◆ **TASK DESCRIPTION**
What is needed is a single figure: how many lines of the records below contain the word "circle".

:::::

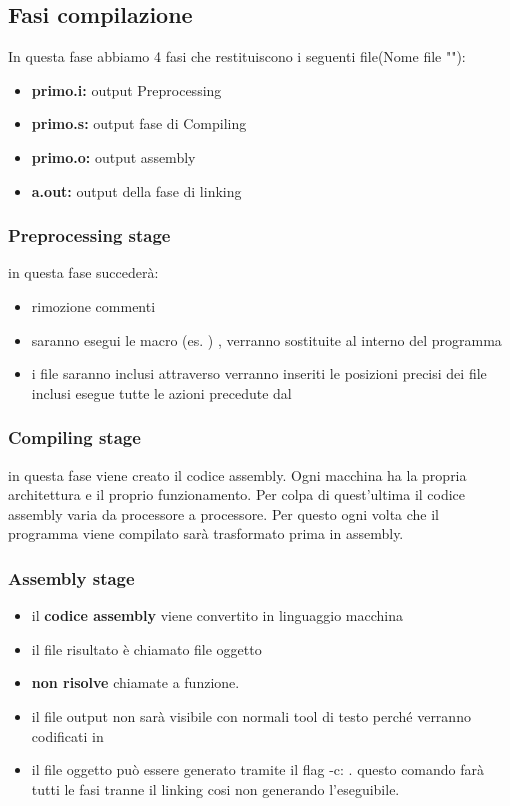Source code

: \subsection{Fasi compilazione}

In questa fase abbiamo 4 fasi che restituiscono i seguenti file(Nome file ""):
\begin{itemize}
    \item \textbf{primo.i:} output Preprocessing
    \item \textbf{primo.s:} output fase di Compiling
    \item \textbf{primo.o:} output assembly
    \item \textbf{a.out:} output della fase di linking
\end{itemize}

\subsubsection{Preprocessing stage}
in questa fase succederà:
\begin{itemize}
    
    \item rimozione commenti
    \item saranno esegui le macro (es. ) , verranno sostituite al interno del programma 
    \item i file saranno inclusi attraverso 
    verranno inseriti le posizioni precisi dei file inclusi 
    esegue tutte le azioni precedute dal \code{\#}
\end{itemize}

\subsubsection{Compiling stage}
in questa fase viene creato il codice assembly. Ogni macchina ha la propria architettura e il proprio 
funzionamento. Per colpa di quest'ultima il codice assembly varia da processore a processore. Per 
questo ogni volta che il programma viene compilato sarà trasformato prima in assembly.

\newpage

\subsubsection{Assembly stage}
\begin{itemize}
    \item il \textbf{codice assembly} viene convertito in linguaggio macchina
    \item il file risultato è chiamato file oggetto
    \item \textbf{non risolve} chiamate a funzione.
    \item il file output non sarà visibile con normali tool di testo perché verranno codificati in 
    \item il file oggetto  può essere generato tramite il flag -c: \newline  {} . questo comando farà tutti le fasi tranne il linking cosi non generando l'eseguibile.
\end{itemize}

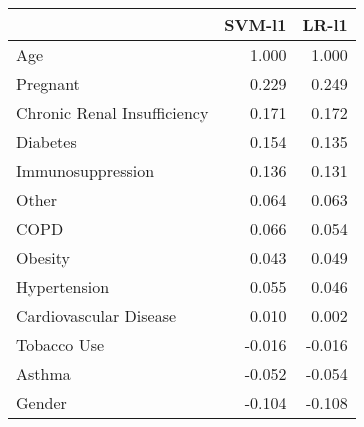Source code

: \begin{tabular}{lrr}
\toprule
{} &  SVM-l1 &  LR-l1 \\
\midrule
Age                         &   1.000 &  1.000 \\
Pregnant                    &   0.229 &  0.249 \\
Chronic Renal Insufficiency &   0.171 &  0.172 \\
Diabetes                    &   0.154 &  0.135 \\
Immunosuppression           &   0.136 &  0.131 \\
Other                       &   0.064 &  0.063 \\
COPD                        &   0.066 &  0.054 \\
Obesity                     &   0.043 &  0.049 \\
Hypertension                &   0.055 &  0.046 \\
Cardiovascular Disease      &   0.010 &  0.002 \\
Tobacco Use                 &  -0.016 & -0.016 \\
Asthma                      &  -0.052 & -0.054 \\
Gender                      &  -0.104 & -0.108 \\
\bottomrule
\end{tabular}
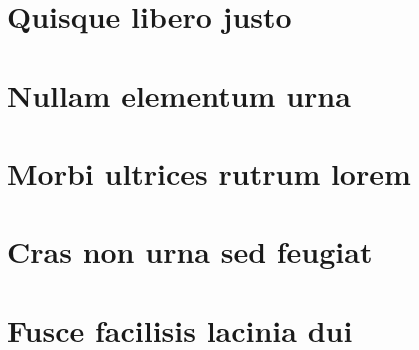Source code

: \begin{apendicesenv}

\partapendices

\chapter{Quisque libero justo}

\lipsum[50]

\chapter{Nullam elementum urna}
\lipsum[55-57]

\end{apendicesenv}



\begin{anexosenv}

\partanexos

\chapter{Morbi ultrices rutrum lorem}
\lipsum[30]

\chapter{Cras non urna sed feugiat}

\lipsum[31]

\chapter{Fusce facilisis lacinia dui}

\lipsum[32]

\end{anexosenv}

\printindex
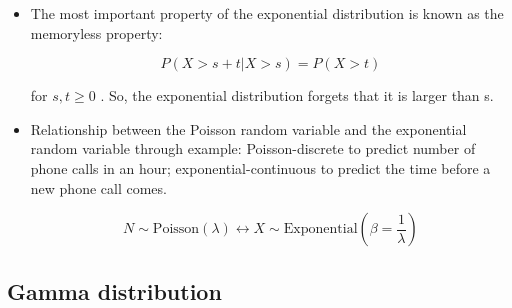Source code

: \documentclass[12pt]{report}
\renewcommand{\_}{\kern-1.5pt\textunderscore\kern-1.5pt}
\begin{document}
\begin{itemize}
\begin{itemize}
	\item The most important property of the exponential distribution is known as the memoryless property:\par

 \[ P \left( X>s+t \vert X>s \right) =P \left( X>t \right)  \] \par

for  \( s,t \geq 0 \) . So, the exponential distribution forgets that it is larger than s. \par

	\item Relationship between the Poisson random variable and the exponential random variable through example: Poisson-discrete to predict number of phone calls in an hour; exponential-continuous to predict the time before a new phone call comes. \par

 \[ N \sim \mathrm{Poisson} \left(  \lambda  \right)   \leftrightarrow X \sim \mathrm{Exponential} \left(  \beta =\frac{1}{ \lambda } \right)  \] \par


\end{itemize}
\end{itemize}\subsection*{Gamma distribution}
\end{document}
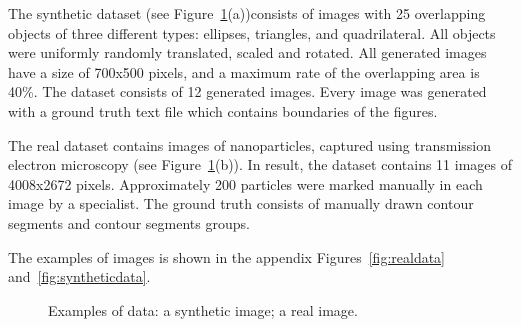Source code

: \documentclass{lutmscthesis}[2010/09/22]
\begin{document}
The synthetic dataset (see Figure~\ref{fig:imex}(a))consists of images with 25 overlapping
objects of three different types: ellipses, triangles, and quadrilateral. All objects were uniformly randomly translated, scaled and rotated. All generated images have a size of 700x500 pixels, and a maximum rate of the overlapping area is 40\%. The dataset consists of 12 generated images. Every image was generated with a ground truth text file which contains boundaries of the figures.

The real dataset contains images of nanoparticles, captured
using transmission electron microscopy (see Figure~\ref{fig:imex}(b)). In result, the dataset contains 11 images of 4008x2672 pixels. Approximately 200 particles were marked manually in each image by a specialist. The ground truth consists of manually drawn contour segments and contour segments groups. 

The examples of images is shown in the appendix Figures~\ref{fig:realdata} and~\ref{fig:syntheticdata}.

\begin{figure}[ht]
    \centering
    
    \caption[]{
        Examples of data:
         a synthetic image;
         a real image.
    }
         
        \label{fig:imex}
\end{figure}
\end{document}
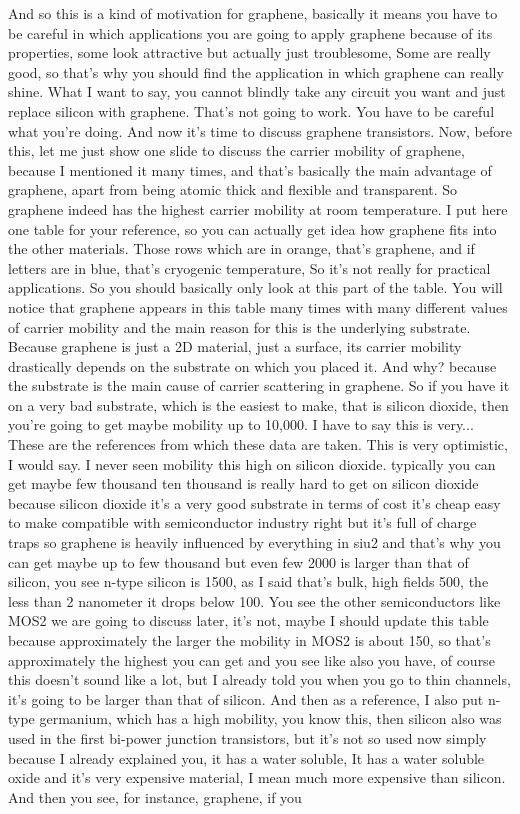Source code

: And so this is a kind of motivation for graphene, basically it means you have to be careful in which applications you are going to apply graphene because of its properties, some look attractive but actually just troublesome, Some are really good, so that's why you should find the application in which graphene can really shine. What I want to say, you cannot blindly take any circuit you want and just replace silicon with graphene. That's not going to work. You have to be careful what you're doing. And now it's time to discuss graphene transistors. Now, before this, let me just show one slide to discuss the carrier mobility of graphene, because I mentioned it many times, and that's basically the main advantage of graphene, apart from being atomic thick and flexible and transparent. So graphene indeed has the highest carrier mobility at room temperature. I put here one table for your reference, so you can actually get idea how graphene fits into the other materials. Those rows which are in orange, that's graphene, and if letters are in blue, that's cryogenic temperature, So it's not really for practical applications. So you should basically only look at this part of the table. You will notice that graphene appears in this table many times with many different values of carrier mobility and the main reason for this is the underlying substrate. Because graphene is just a 2D material, just a surface, its carrier mobility drastically depends on the substrate on which you placed it. And why? because the substrate is the main cause of carrier scattering in graphene. So if you have it on a very bad substrate, which is the easiest to make, that is silicon dioxide, then you're going to get maybe mobility up to 10,000. I have to say this is very... These are the references from which these data are taken. This is very optimistic, I would say. I never seen mobility this high on silicon dioxide. typically you can get maybe few thousand ten thousand is really hard to get on silicon dioxide because silicon dioxide it's a very good substrate in terms of cost it's cheap easy to make compatible with semiconductor industry right but it's full of charge traps so graphene is heavily influenced by everything in siu2 and that's why you can get maybe up to few thousand but even few 2000 is larger than that of silicon, you see n-type silicon is 1500, as I said that's bulk, high fields 500, the less than 2 nanometer it drops below 100. You see the other semiconductors like MOS2 we are going to discuss later, it's not, maybe I should update this table because approximately the larger the mobility in MOS2 is about 150, so that's approximately the highest you can get and you see like also you have, of course this doesn't sound like a lot, but I already told you when you go to thin channels, it's going to be larger than that of silicon. And then as a reference, I also put n-type germanium, which has a high mobility, you know this, then silicon also was used in the first bi-power junction transistors, but it's not so used now simply because I already explained you, it has a water soluble, It has a water soluble oxide and it's very expensive material, I mean much more expensive than silicon. And then you see, for instance, graphene, if you 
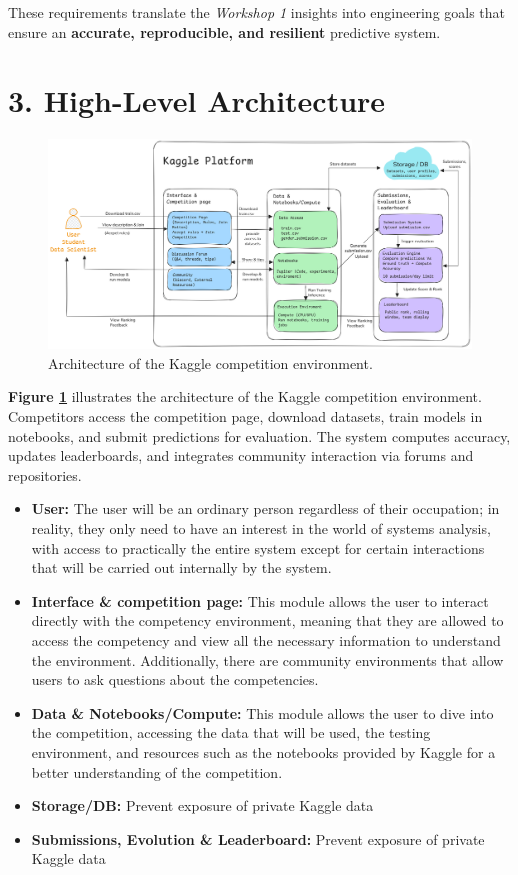 \documentclass[12pt]{report}
\begin{document}
\noindent
These requirements translate the \textit{Workshop 1} insights into engineering goals that ensure an \textbf{accurate, reproducible, and resilient} predictive system.

\section*{3. High-Level Architecture}
\begin{figure}[H]
    \centering
    \includegraphics[width=\linewidth]{Figure1.png}
    \caption{Architecture of the Kaggle competition environment.}
    \label{fig:system-architecture}
\end{figure}

\noindent
\textbf{Figure \ref{fig:system-architecture}} illustrates the architecture of the Kaggle competition environment. Competitors access the competition page, download datasets, train models in notebooks, and submit predictions for evaluation. The system computes accuracy, updates leaderboards, and integrates community interaction via forums and repositories.
\begin{itemize}
    \item \textbf{User:} The user will be an ordinary person regardless of their occupation; in reality, they only need to have an interest in the world of systems analysis, with access to practically the entire system except for certain interactions that will be carried out internally by the system.
    \item \textbf{Interface \& competition page:} This module allows the user to interact directly with the competency environment, meaning that they are allowed to access the competency and view all the necessary information to understand the environment. Additionally, there are community environments that allow users to ask questions about the competencies.
    \item \textbf{Data \& Notebooks/Compute:} This module allows the user to dive into the competition, accessing the data that will be used, the testing environment, and resources such as the notebooks provided by Kaggle for a better understanding of the competition.
    \item \textbf{Storage/DB:} Prevent exposure of private Kaggle data
    \item \textbf{Submissions, Evolution \& Leaderboard:} Prevent exposure of private Kaggle data
\end{itemize}
\end{document}
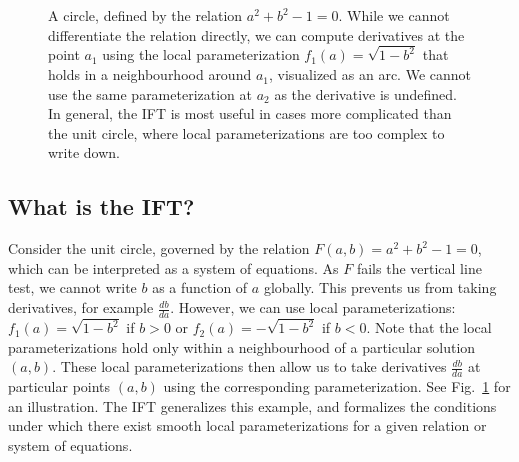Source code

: \documentclass[11pt]{article}
\begin{document}
\begin{figure}
\centering
{}
\caption{
\label{fig:circle}
A circle, defined by the relation $a^2 + b^2 - 1 = 0$.
While we cannot differentiate the relation directly,
we can compute derivatives at the point $a_1$ using the local parameterization $f_1(a)=\sqrt{1-b^2}$ that holds
in a neighbourhood around $a_1$, visualized as an arc.
We cannot use the same parameterization at $a_2$ as the derivative is undefined.
In general, the IFT is most useful in cases more complicated than the unit circle,
where local parameterizations are too complex to write down.
}
\end{figure}


\subsection{What is the IFT?}
Consider the unit circle,
governed by the relation $F(a,b) = a^2 + b^2 - 1 = 0$,
which can be interpreted as a system of equations.
As $F$ fails the vertical line test, we cannot write $b$ as a function of $a$ globally.
This prevents us from taking derivatives, for example $\frac{db}{da}$.
However, we can use local parameterizations: $f_1(a) = \sqrt{1-b^2}$ if $b > 0$
or $f_2(a) = -\sqrt{1-b^2}$ if $b<0$.
Note that the local parameterizations hold only within a neighbourhood of a particular
solution $(a,b)$.
These local parameterizations then allow us to take derivatives $\frac{db}{da}$
at particular points $(a,b)$ using the corresponding parameterization.
See Fig.~\ref{fig:circle} for an illustration.
The IFT generalizes this example, and formalizes the conditions under which there exist
smooth local parameterizations for a given relation or system of equations.
\end{document}
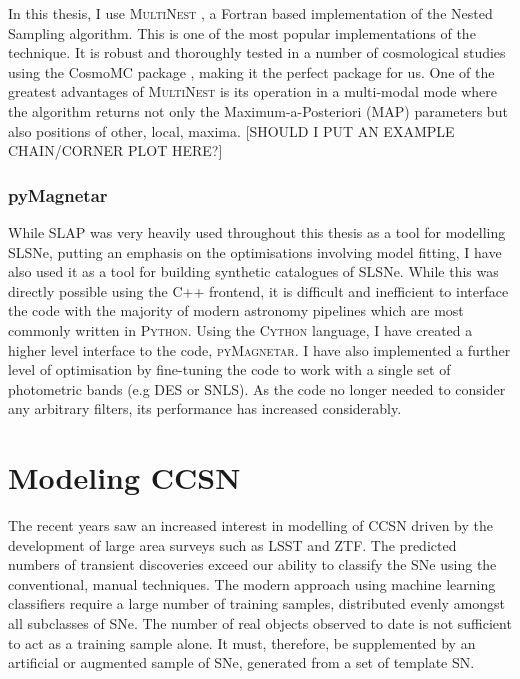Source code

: In this thesis, I use \textsc{MultiNest} \citep{Feroz2009,Feroz2011,Feroz2013}, a Fortran based implementation of the Nested Sampling algorithm. This is one of the most popular implementations of the technique. It is robust and thoroughly tested in a number of cosmological studies using the CosmoMC package \citep{Lewis2002}, making it the perfect package for us. One of the greatest advantages of \textsc{MultiNest} is its operation in a multi-modal mode where the algorithm returns not only the Maximum-a-Posteriori (MAP) parameters but also positions of other, local, maxima. [SHOULD I PUT AN EXAMPLE CHAIN/CORNER PLOT HERE?]

\subsubsection{pyMagnetar}
While SLAP was very heavily used throughout this thesis as a tool for modelling SLSNe, putting an emphasis on the optimisations involving model fitting, I have also used it as a tool for building synthetic catalogues of SLSNe. While this was directly possible using the C++ frontend, it is difficult and inefficient to interface the code with the majority of modern astronomy pipelines which are most commonly written in \textsc{Python}. Using the \textsc{Cython} language, I have created a higher level interface to the code, \textsc{pyMagnetar}. I have also implemented a further level of optimisation by fine-tuning the code to work with a single set of photometric bands (e.g DES or SNLS). As the code no longer needed to consider any arbitrary filters, its performance has increased considerably.

\section{Modeling CCSN}
The recent years saw an increased interest in modelling of CCSN driven by the development of large area surveys such as LSST and ZTF. The predicted numbers of transient discoveries exceed our ability to classify the SNe using the conventional, manual techniques. The modern approach using machine learning classifiers require a large number of training samples, distributed evenly amongst all subclasses of SNe. The number of real objects observed to date is not sufficient to act as a training sample alone. It must, therefore, be supplemented by an artificial or augmented sample of SNe, generated from a set of template SN.


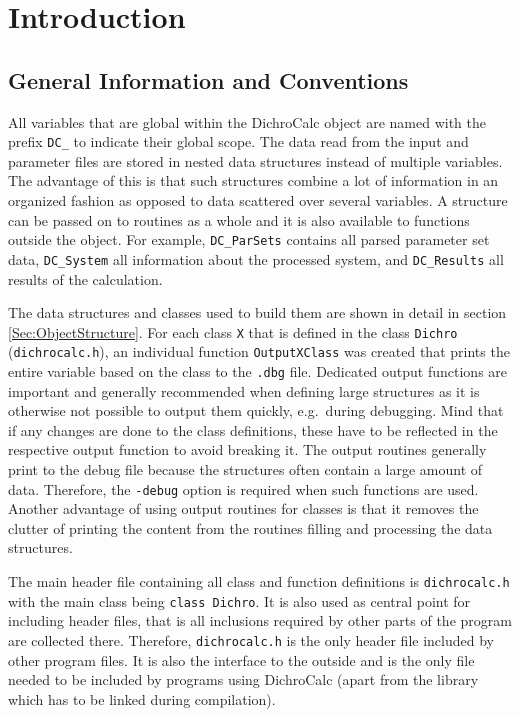 \documentclass[11pt, letterpaper]{article}
\begin{document}


\tableofcontents

\newpage

\section{Introduction}

\subsection{General Information and Conventions}

All variables that are global within the DichroCalc object are named with the prefix \verb'DC_' to indicate their global scope. The data read from the input and parameter files are stored in nested data structures instead of multiple variables. The advantage of this is that such structures combine a lot of information in an organized fashion as opposed to data scattered over several variables. A structure can be passed on to routines as a whole and it is also available to functions outside the object. For example, \verb'DC_ParSets' contains all parsed parameter set data, \verb'DC_System' all information about the processed system, and \verb'DC_Results' all results of the calculation.

The data structures and classes used to build them are shown in detail in section \ref{Sec:ObjectStructure}. For each class \verb'X' that is defined in the class \verb'Dichro' (\verb'dichrocalc.h'), an individual function \verb'OutputXClass' was created that prints the entire variable based on the class to the \verb'.dbg' file. Dedicated output functions are important and generally recommended when defining large structures as it is otherwise not possible to output them quickly, e.g.\ during debugging. Mind that if any changes are done to the class definitions, these have to be reflected in the respective output function to avoid breaking it. The output routines generally print to the debug file because the structures often contain a large amount of data. Therefore, the \verb'-debug' option is required when such functions are used. Another advantage of using output routines for classes is that it removes the clutter of printing the content from the routines filling and processing the data structures.

The main header file containing all class and function definitions is \verb'dichrocalc.h' with the main class being \verb'class Dichro'. It is also used as central point for including header files, that is all inclusions required by other parts of the program are collected there. Therefore, \verb'dichrocalc.h' is the only header file included by other program files. It is also the interface to the outside and is the only file needed to be included by programs using DichroCalc (apart from the library which has to be linked during compilation).
\end{document}
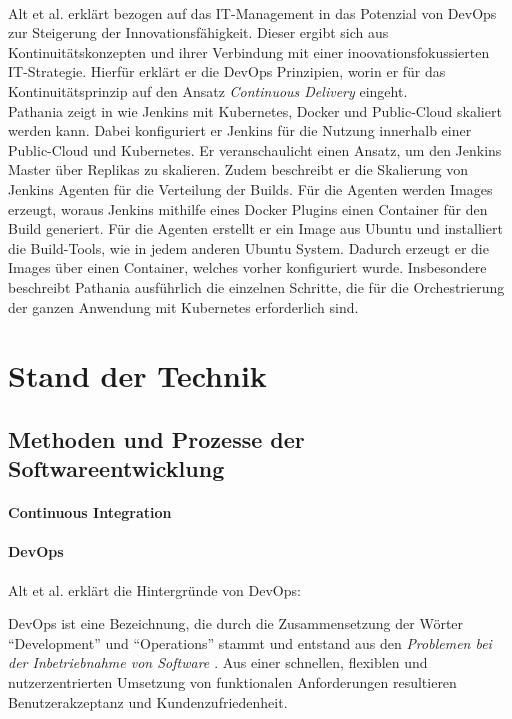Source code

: \medskip
\\
Alt et al. erklärt bezogen auf das IT-Management in \cite{Alt2017} das Potenzial von DevOps zur Steigerung der Innovationsfähigkeit. Dieser ergibt sich aus Kontinuitätskonzepten und ihrer Verbindung mit einer inoovationsfokussierten IT-Strategie. Hierfür erklärt er die DevOps Prinzipien, worin er für das Kontinuitätsprinzip auf den Ansatz \emph{Continuous Delivery} eingeht. 
\medskip
\\
Pathania zeigt in \cite{Pathania2017} wie Jenkins mit Kubernetes, Docker und Public-Cloud skaliert werden kann. Dabei konfiguriert er Jenkins für die Nutzung innerhalb einer Public-Cloud und Kubernetes. Er veranschaulicht einen Ansatz, um den Jenkins Master über Replikas zu skalieren. Zudem beschreibt er die Skalierung von Jenkins Agenten für die Verteilung der Builds. Für die Agenten werden Images erzeugt, woraus Jenkins mithilfe eines Docker Plugins einen Container für den Build generiert. Für die Agenten erstellt er ein Image aus Ubuntu und installiert die Build-Tools, wie in jedem anderen Ubuntu System.
Dadurch erzeugt er die Images über einen Container, welches vorher konfiguriert wurde. Insbesondere beschreibt Pathania ausführlich die einzelnen Schritte, die für die Orchestrierung der ganzen Anwendung mit Kubernetes erforderlich sind.

\section{Stand der Technik}

\subsection{Methoden und Prozesse der Softwareentwicklung}

\paragraph{Continuous Integration}


\paragraph{DevOps}
Alt et al. erklärt die Hintergründe von DevOps:

DevOps ist eine Bezeichnung, die durch die Zusammensetzung der Wörter \enquote{Development} und \enquote{Operations} stammt und entstand aus den \emph{Problemen bei der Inbetriebnahme von Software \cite{mci/Disterer2011}}.
Aus einer schnellen, flexiblen und nutzerzentrierten Umsetzung von funktionalen Anforderungen resultieren Benutzerakzeptanz und Kundenzufriedenheit.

:::::

◆ **SOLVED PROBLEM**
5